28.Sep.2014 Sean Mannion is not a Great QB
This isn’t based on Saturday. It’s based off his entire career. He’s Derek Anderson.
But for those who like numbers, he doesn’t have any signature wins in 4 years (unless you give him 10-7 over Wisconsin in 2012) and wilts in the spotlight (4INTs vs Washington in 2012 when the Beavs were looking to go to 7-0, 4INTs in Civil War. He is now 0-7 vs Oregon, USC, and Stanford, which are the most meaningful games the Beavs play in any given year. Another big game vs Texas was a loss. So he is 0-8 in “big games”. If you want to call Wisconsin a big game, then he is 1-9 (because you have to include Wisconsin 2011, which he lost 35-0).
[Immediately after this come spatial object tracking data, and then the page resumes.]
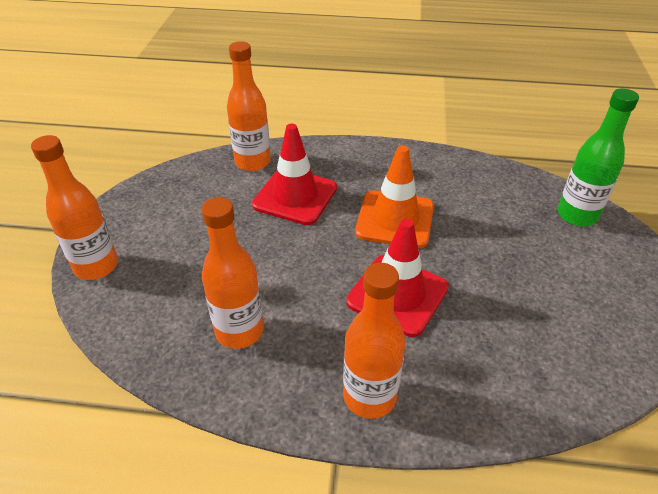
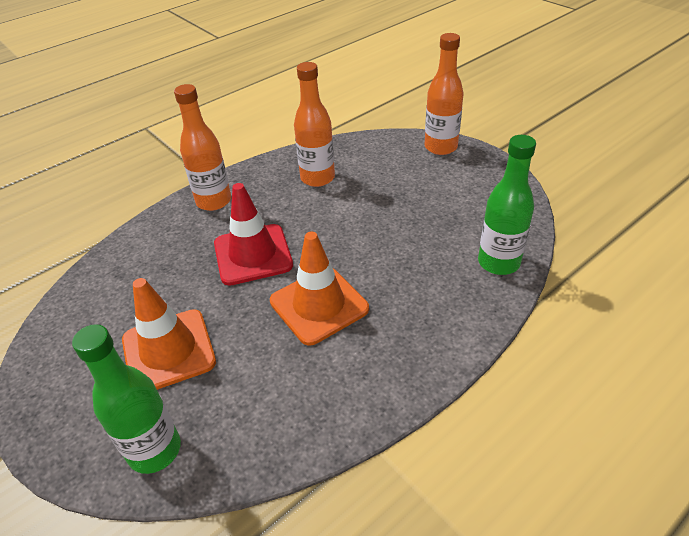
camera: 135 degrees right, 0 degrees up
orange bottle [227,41,271,171] -> green bottle [478,135,536,275]
red traffic cone [252,124,337,225] -> none
none -> orange traffic cone [122,278,216,390]

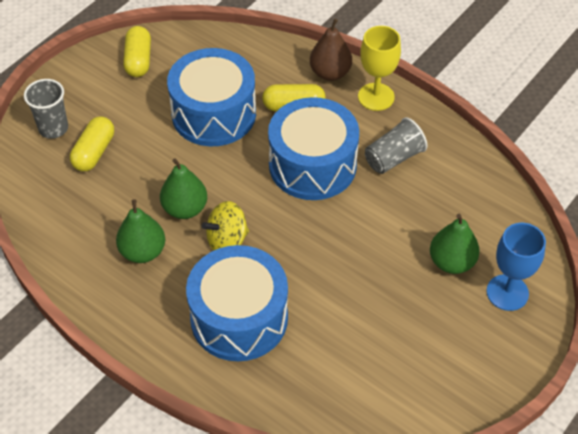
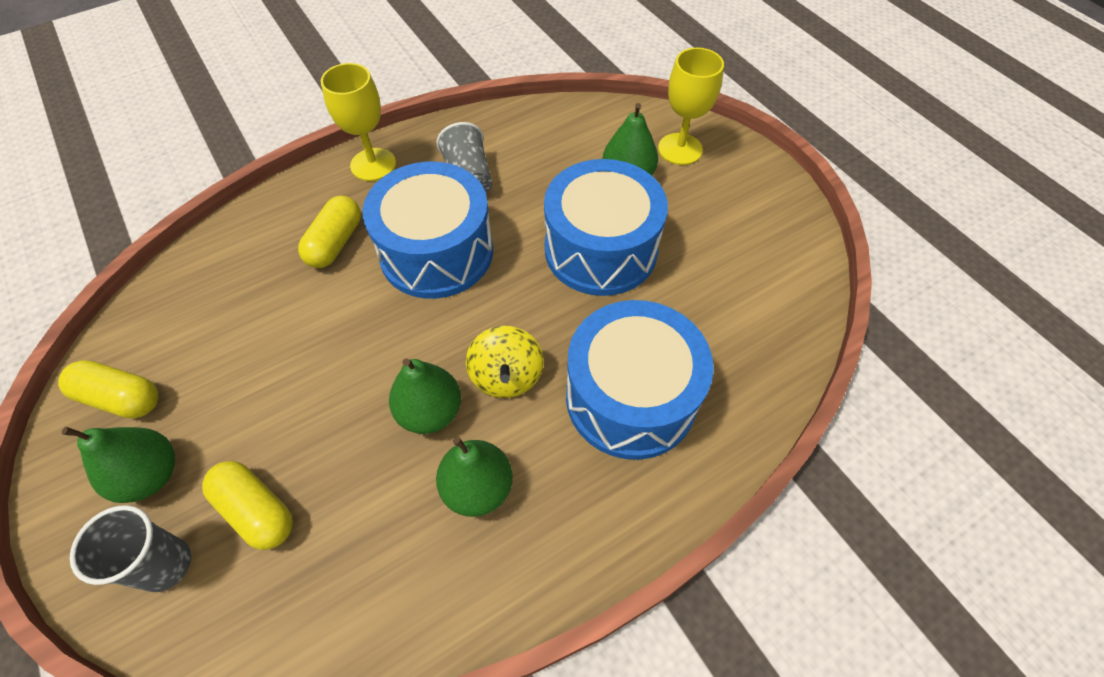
camera: 70 degrees left, 5 degrees up
blue drum [167,48,256,146] -> blue drum moved to [544,159,668,296]
brown pear [310,19,352,81] -> none
blue goblet [486,223,546,311] -> yellow goblet [658,48,724,165]
none -> green pear [62,427,175,503]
Yet because he sets passing records, which has a lot to do with him starting as a freshman and Riley becoming pass happy(e.g. over 600 pass attempts last year), people believe he’s a great QB. Stats mean little from a QB, and the ones that do matter are things like 3rd down conversions and wins. Mannion beats up on inferior opponents, but he cannot perform once the competition falls between good to elite. He is the prototypical “tweener” who will get drafted high due to height, pedigree, and other measurables. There are always dumb, bottom-feeding owners like Al Davis who eats up a guy’s look and his passing records, but he will be out of the NFL within 2 years.
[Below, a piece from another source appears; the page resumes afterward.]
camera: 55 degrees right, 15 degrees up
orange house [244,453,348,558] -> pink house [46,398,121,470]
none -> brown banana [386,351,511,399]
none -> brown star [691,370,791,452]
What is worse, Mike Riley has decided to make Sean Mannion the team’s identity. Usually he says “the team has to find their identity”…well what we have had under Mannion is Riley forcing what he thinks the identity should be—as passing team. This is a big problem since Mannion is just average.
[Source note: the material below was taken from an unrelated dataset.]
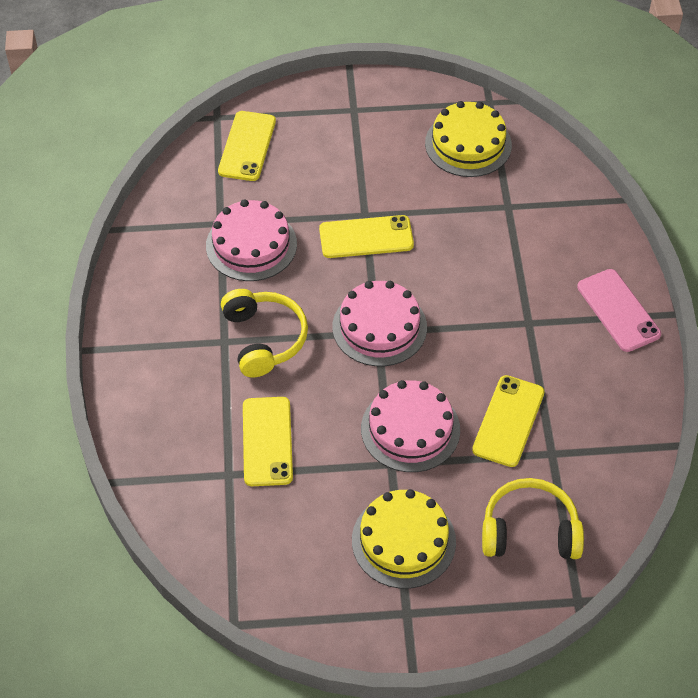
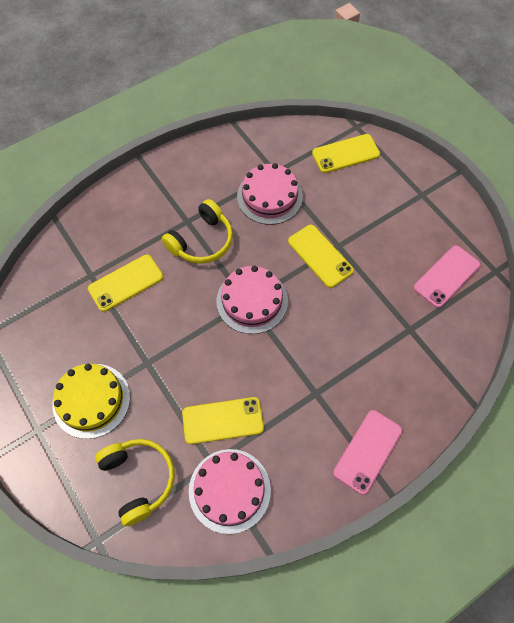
camera: 60 degrees right, 10 degrees up
pink cake [361,380,460,472] -> pink cake moved to [189,449,271,534]
yellow cake [425,101,512,177] -> pink phone [414,246,480,308]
But that is the topic of another thread. The big picture here is that Sean Mannion, much like Mike Riley, is not clutch. He’s a tweener, a deer-in-headlights wannabe gunslinger who can only sling it versus mid-tier and lower opponents. A great quarterback single-handedly wins games, and they also make the players around them better. Forget the passing yards and how he looks.